The University of Tennessee Health Science Center

05/07/2024 | News release | Distributed by Public on 05/07/2024 11:05

UTHSC News: Molecular/COVID Lab Closes After Four Years of Service in the Face of Unprecedented Pandemic

The world shut down in response to COVID-19 in early March 2020. By late March, the University of Tennessee Health Science Center announced it was partnering with University Clinical Health (UCH) to open a lab on the Memphis campus to analyze the deluge of COVID-19 tests being done around town.

By May 4, the Molecular/COVID Lab in the 930 Madison Building at UT Health Science Center had done both the regulatory and scientific technical work to become one of only a dozen academic medical centers in the country to receive an Emergency Use Authorization from the FDA to produce its own assay for the virus to determine who was infected and who was not.

This was done in record time and in collaboration with partners inside and outside the university, all to help the community battle a pandemic that was still mainly a mystery.

After four years and more than 200,000 diagnostic tests analyzed since the beginning of the pandemic, the Molecular/COVID Lab closed Friday, May 3. The closing is the result of the decreasing volume of COVID-19 testing, changing requirements for asymptomatic screening, the ability of hospital labs to do their own testing and analysis, and the end of the public health emergency.

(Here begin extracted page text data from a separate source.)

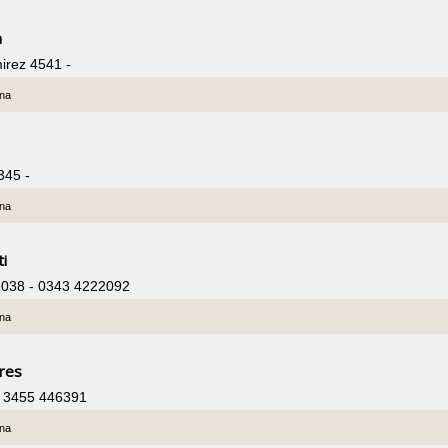
a
irez 4541 -
ina
345 -
ina
ti
1038 - 0343 4222092
ina
res
 - 3455 446391
ina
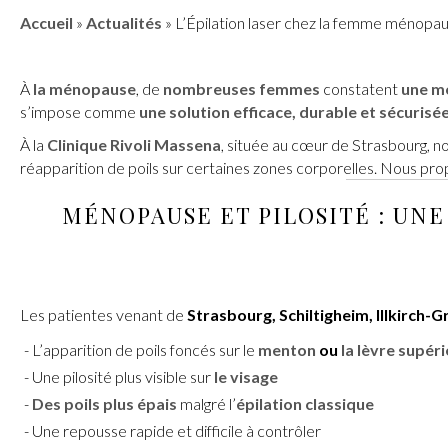
Accueil
»
Actualités
»
L’Épilation laser chez la femme ménopau
À
la ménopause
, de
nombreuses femmes
constatent
une mo
s’impose comme
une solution efficace, durable et sécurisé
À la
Clinique Rivoli Massena
, située au cœur de Strasbourg, 
réapparition de poils sur certaines zones corporelles. Nous pr
MÉNOPAUSE ET PILOSITÉ : U
Les patientes venant de
Strasbourg, Schiltigheim, Illkirch
L’apparition de poils foncés sur le
menton
ou
la lèvre supér
Une pilosité plus visible sur
le
visage
Des poils plus épais
malgré l’
épilation classique
Une repousse rapide et difficile à contrôler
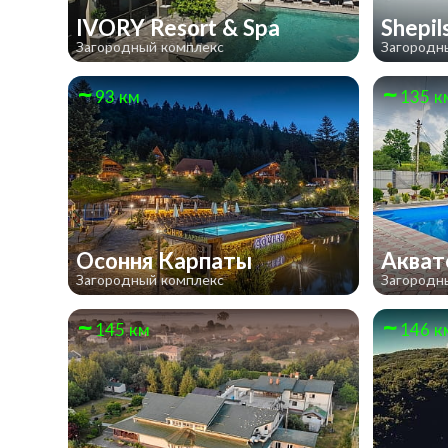
IVORY Resort & Spa
Shepi
Загородный комплекс
Загородн
93 км
135 к
Осоння Карпаты
Аква
Загородный комплекс
Загородн
145 км
146 к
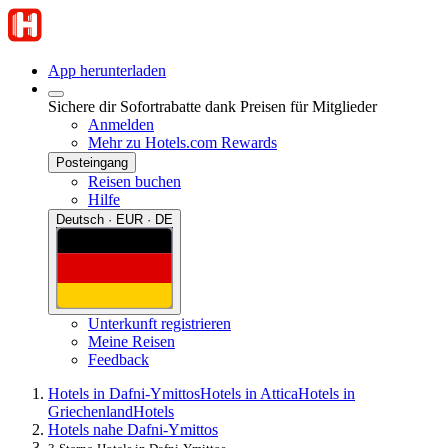
App herunterladen
Sichere dir Sofortrabatte dank Preisen für Mitglieder
Anmelden
Mehr zu Hotels.com Rewards
Posteingang
Reisen buchen
Hilfe
Deutsch · EUR · DE
Unterkunft registrieren
Meine Reisen
Feedback
Hotels in Dafni-Ymittos
Hotels in Attica
Hotels in
Griechenland
Hotels
Hotels nahe Dafni-Ymittos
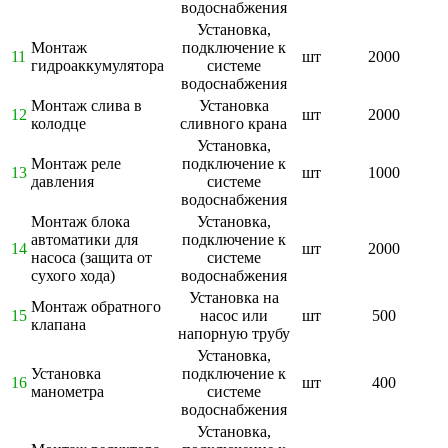
водоснабжения
Установка,
Монтаж
подключение к
11
шт
2000
гидроаккумулятора
системе
водоснабжения
Монтаж слива в
Установка
12
шт
2000
колодце
сливного крана
Установка,
Монтаж реле
подключение к
13
шт
1000
давления
системе
водоснабжения
Монтаж блока
Установка,
автоматики для
подключение к
14
шт
2000
насоса (защита от
системе
сухого хода)
водоснабжения
Установка на
Монтаж обратного
15
насос или
шт
500
клапана
напорную трубу
Установка,
Установка
подключение к
16
шт
400
манометра
системе
водоснабжения
Установка,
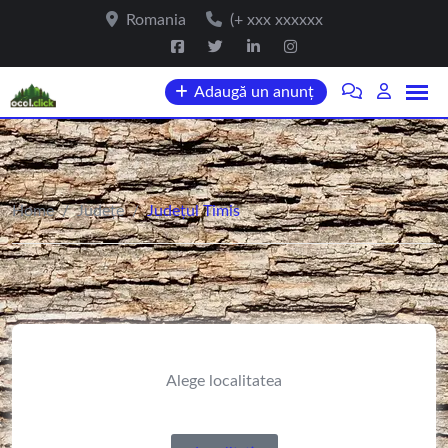
Romania
(+ xxx xxxxxx
Adaugă un anunț
Home
/
Județe
/
Județul Timis
Alege localitatea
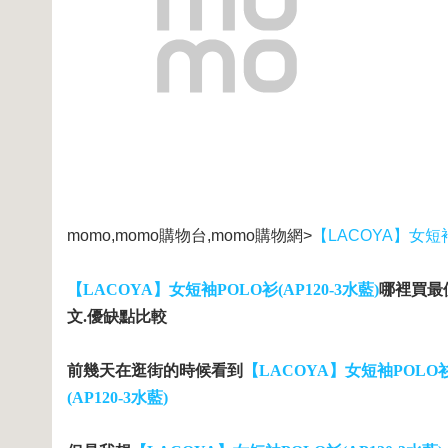
momo,momo購物台,momo購物網>
【LACOYA】女短袖
【LACOYA】女短袖POLO衫(AP120-3水藍)
哪裡買最便
文.優缺點比較
前幾天在逛街的時候看到
【LACOYA】女短袖POLO衫(
(AP120-3水藍)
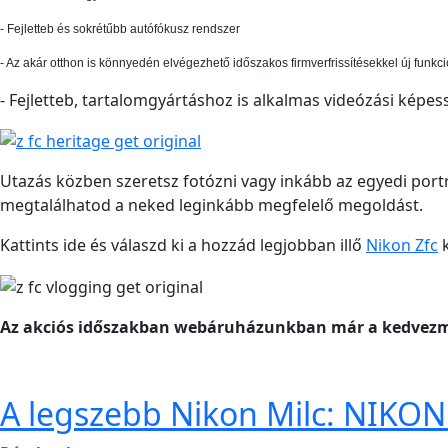
- Fejletteb és sokrétűbb autófókusz rendszer
- Az akár otthon is könnyedén elvégezhető időszakos firmverfrissítésekkel új fun
- Fejletteb, tartalomgyártáshoz is alkalmas videózási képess
Utazás közben szeretsz fotózni vagy inkább az egyedi portr
megtalálhatod a neked leginkább megfelelő megoldást.
Kattints ide és válaszd ki a hozzád legjobban illő
Nikon Zfc
k
Az akciós időszakban webáruházunkban már a kedvezm
A legszebb Nikon Milc: NIKON 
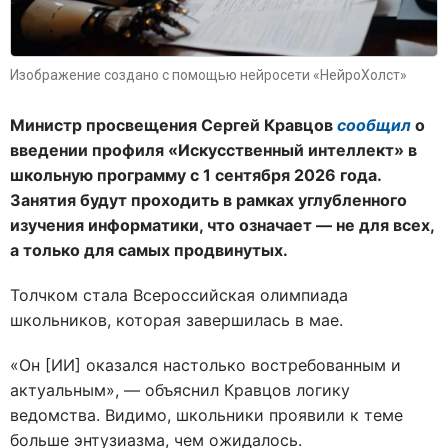
Изображение создано с помощью нейросети «НейроХолст»
Министр просвещения Сергей Кравцов
сообщил
о
введении профиля «Искусственный интеллект» в
школьную программу с 1 сентября 2026 года.
Занятия будут проходить в рамках углубленного
изучения информатики, что означает — не для всех,
а только для самых продвинутых.
Толчком стала Всероссийская олимпиада
школьников, которая завершилась в мае.
«Он [ИИ] оказался настолько востребованным и
актуальным», — объяснил Кравцов логику
ведомства. Видимо, школьники проявили к теме
больше энтузиазма, чем ожидалось.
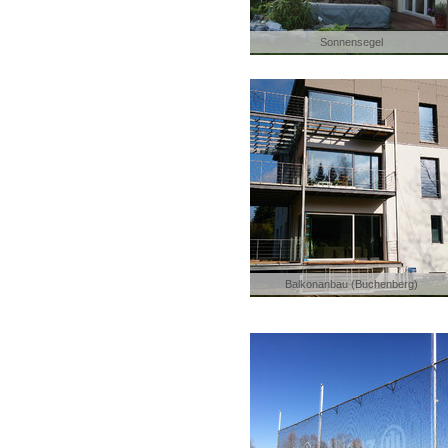
Sonnensegel
Balkonanbau (Buchenberg)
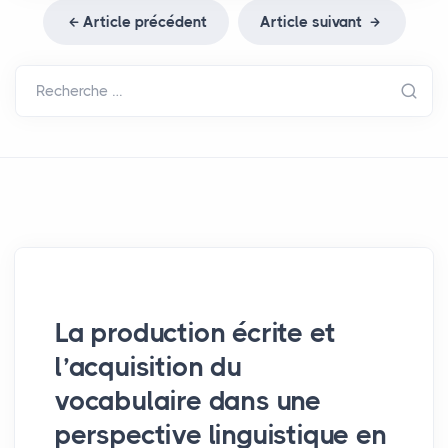
Article précédent
Article suivant
Recherche …
La production écrite et
l’acquisition du
vocabulaire dans une
perspective linguistique en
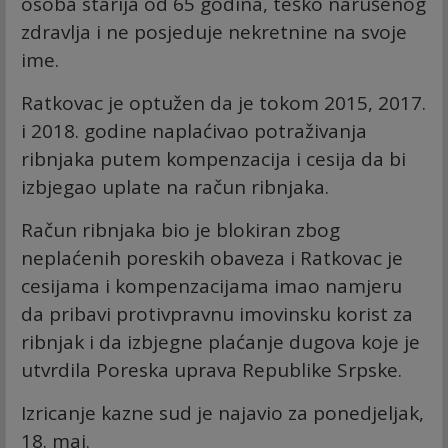
osoba starija od 65 godina, teško narušenog
zdravlja i ne posjeduje nekretnine na svoje
ime.
Ratkovac je optužen da je tokom 2015, 2017.
i 2018. godine naplaćivao potraživanja
ribnjaka putem kompenzacija i cesija da bi
izbjegao uplate na račun ribnjaka.
Račun ribnjaka bio je blokiran zbog
neplaćenih poreskih obaveza i Ratkovac je
cesijama i kompenzacijama imao namjeru
da pribavi protivpravnu imovinsku korist za
ribnjak i da izbjegne plaćanje dugova koje je
utvrdila Poreska uprava Republike Srpske.
Izricanje kazne sud je najavio za ponedjeljak,
18. maj.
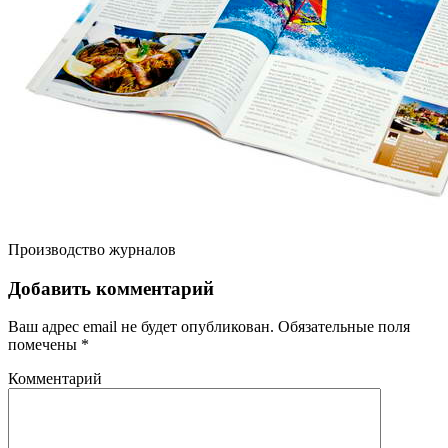
Производство журналов
Добавить комментарий
Ваш адрес email не будет опубликован.
Обязательные поля
помечены
*
Комментарий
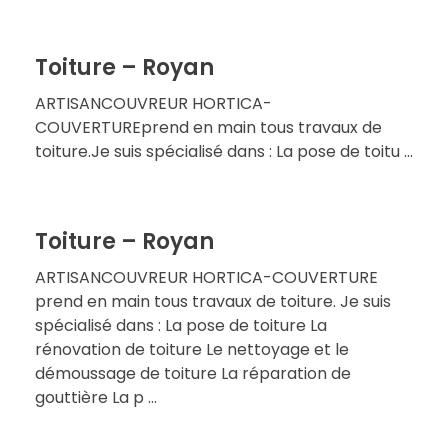
Toiture – Royan
ARTISANCOUVREUR HORTICA-
COUVERTUREprend en main tous travaux de
toiture.Je suis spécialisé dans : La pose de toitu ...
Toiture – Royan
ARTISANCOUVREUR HORTICA-COUVERTURE
prend en main tous travaux de toiture. Je suis
spécialisé dans : La pose de toiture La
rénovation de toiture Le nettoyage et le
démoussage de toiture La réparation de
gouttière La p ...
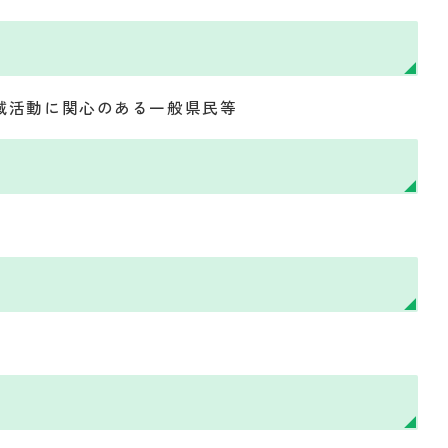
域活動に関心のある一般県民等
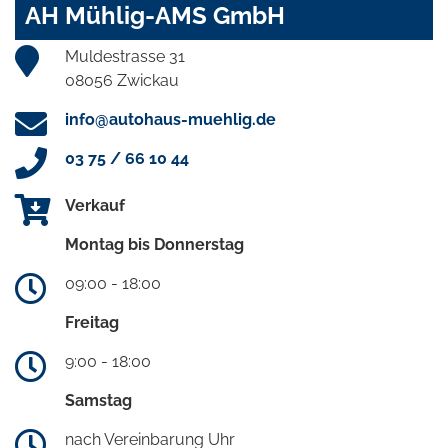
AH Mühlig-AMS GmbH
Muldestrasse 31
08056 Zwickau
info@autohaus-muehlig.de
03 75 / 66 10 44
Verkauf
Montag bis Donnerstag
09:00 - 18:00
Freitag
9:00 - 18:00
Samstag
nach Vereinbarung Uhr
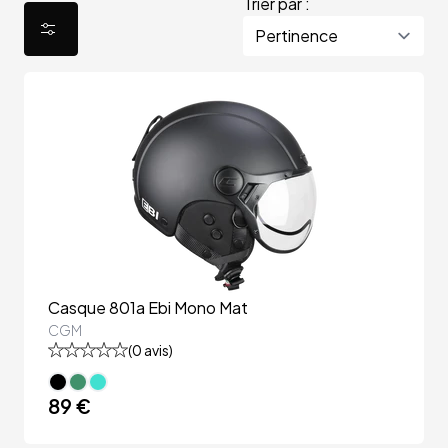
Trier par :
Casque 801a Ebi Mono Mat
CGM
(
0
avis)
89 €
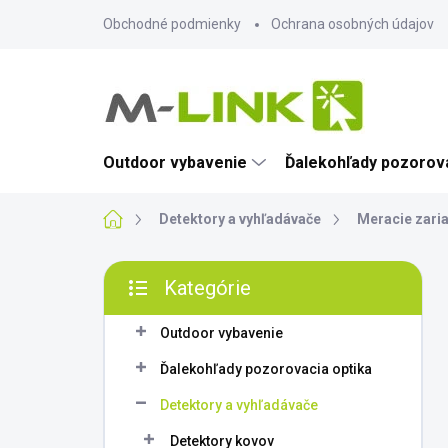
Prejsť
Obchodné podmienky
Ochrana osobných údajov
na
obsah
Outdoor vybavenie
Ďalekohľady pozorova
Domov
Detektory a vyhľadávače
Meracie zari
B
Kategórie
o
Preskočiť
č
kategórie
n
Outdoor vybavenie
ý
Ďalekohľady pozorovacia optika
p
a
Detektory a vyhľadávače
n
Detektory kovov
e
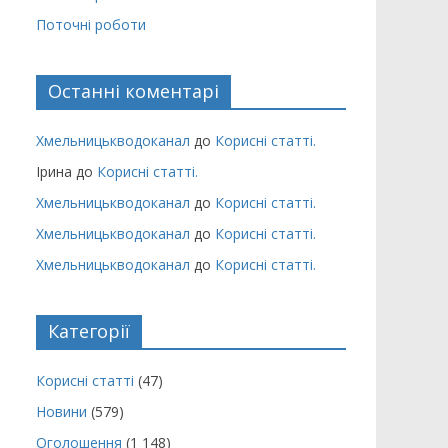
Поточні роботи
Останні коментарі
Хмельницькводоканал
до
Корисні статті.
Ірина
до
Корисні статті.
Хмельницькводоканал
до
Корисні статті.
Хмельницькводоканал
до
Корисні статті.
Хмельницькводоканал
до
Корисні статті.
Категорії
Корисні статті
(47)
Новини
(579)
Оголошення
(1 148)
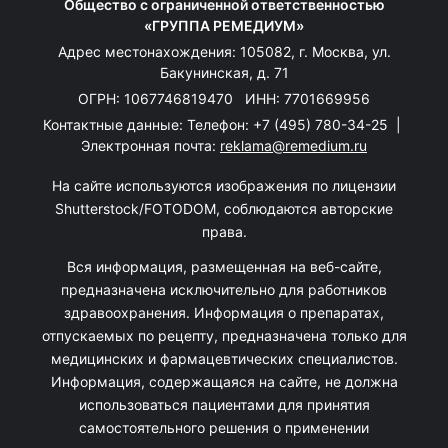
Общество с ограниченной ответственностью
«ГРУППА РЕМЕДИУМ»
Адрес местонахождения: 105082, г. Москва, ул.
Бакунинская, д. 71
ОГРН: 1067746819470 ИНН: 7701669956
Контактные данные: Телефон:
+7 (495) 780-34-25
|
Электронная почта:
reklama@remedium.ru
На сайте используются изображения по лицензии
Shutterstock/FOTODOM, соблюдаются авторские
права.
Вся информация, размещенная на веб-сайте,
предназначена исключительно для работников
здравоохранения. Информация о препаратах,
отпускаемых по рецепту, предназначена только для
медицинских и фармацевтических специалистов.
Информация, содержащаяся на сайте, не должна
использоваться пациентами для принятия
самостоятельного решения о применении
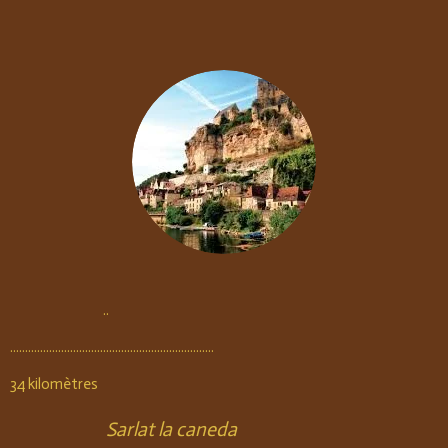
..
....................................................................
34 kilomètres
Sarlat la caneda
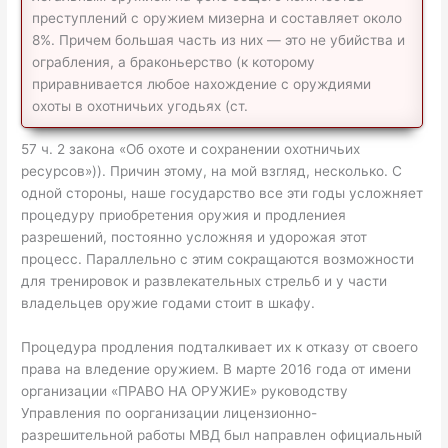
преступлений с оружием мизерна и составляет около
8%. Причем большая часть из них — это не убийства и
ограбления, а браконьерство (к которому
приравнивается любое нахождение с оруждиями
охоты в охотничьих угодьях (ст.
57 ч. 2 закона «Об охоте и сохранении охотничьих
ресурсов»)). Причин этому, на мой взгляд, несколько. С
одной стороны, наше государство все эти годы усложняет
процедуру приобретения оружия и продлениея
разрешений, постоянно усложняя и удорожая этот
процесс. Параллельно с этим сокращаются возможности
для тренировок и развлекательных стрельб и у части
владельцев оружие годами стоит в шкафу.
Процедура продления подталкивает их к отказу от своего
права на вледение оружием. В марте 2016 года от имени
организации «ПРАВО НА ОРУЖИЕ» руководству
Управления по оорганизации лицензионно-
разрешительной работы МВД был направлен официальный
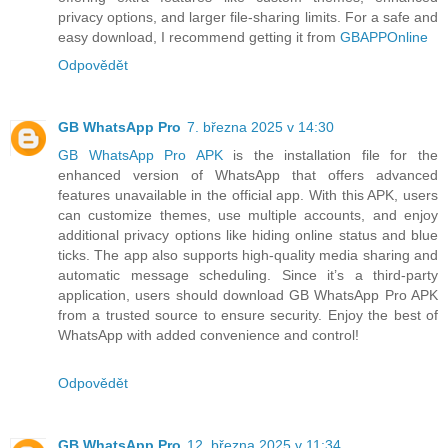
privacy options, and larger file-sharing limits. For a safe and
easy download, I recommend getting it from
GBAPPOnline
Odpovědět
GB WhatsApp Pro
7. března 2025 v 14:30
GB WhatsApp Pro APK
is the installation file for the
enhanced version of WhatsApp that offers advanced
features unavailable in the official app. With this APK, users
can customize themes, use multiple accounts, and enjoy
additional privacy options like hiding online status and blue
ticks. The app also supports high-quality media sharing and
automatic message scheduling. Since it’s a third-party
application, users should download GB WhatsApp Pro APK
from a trusted source to ensure security. Enjoy the best of
WhatsApp with added convenience and control!
Odpovědět
GB WhatsApp Pro
12. března 2025 v 11:34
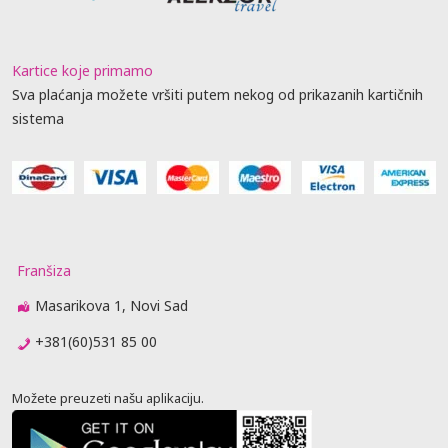
Kartice koje primamo
Sva plaćanja možete vršiti putem nekog od prikazanih kartičnih
sistema
Franšiza
Masarikova 1, Novi Sad
+381(60)531 85 00
Možete preuzeti našu aplikaciju.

"So, it's a good thing that numbers went down. It's a good thing that we have this pandemic under control. But it's bittersweet, because it also meant the need for this rapidly established, exemplary laboratory went away as well," said Vickie Baselski, PhD, a tenured professor in the Department of Pathology and Laboratory Medicine, who was a clinical, technical, and regulatory consultant for the lab since it opened.

"This is a story about how a group of people came together to meet an urgent need of the community during a never before experienced pandemic," Dr. Baselski said. "Previous pandemics have not carried the mortality, have not carried the fear factor. It hit hard and it hit fast and there was not laboratory support to meet the demands or the needs of the challenge of this pandemic."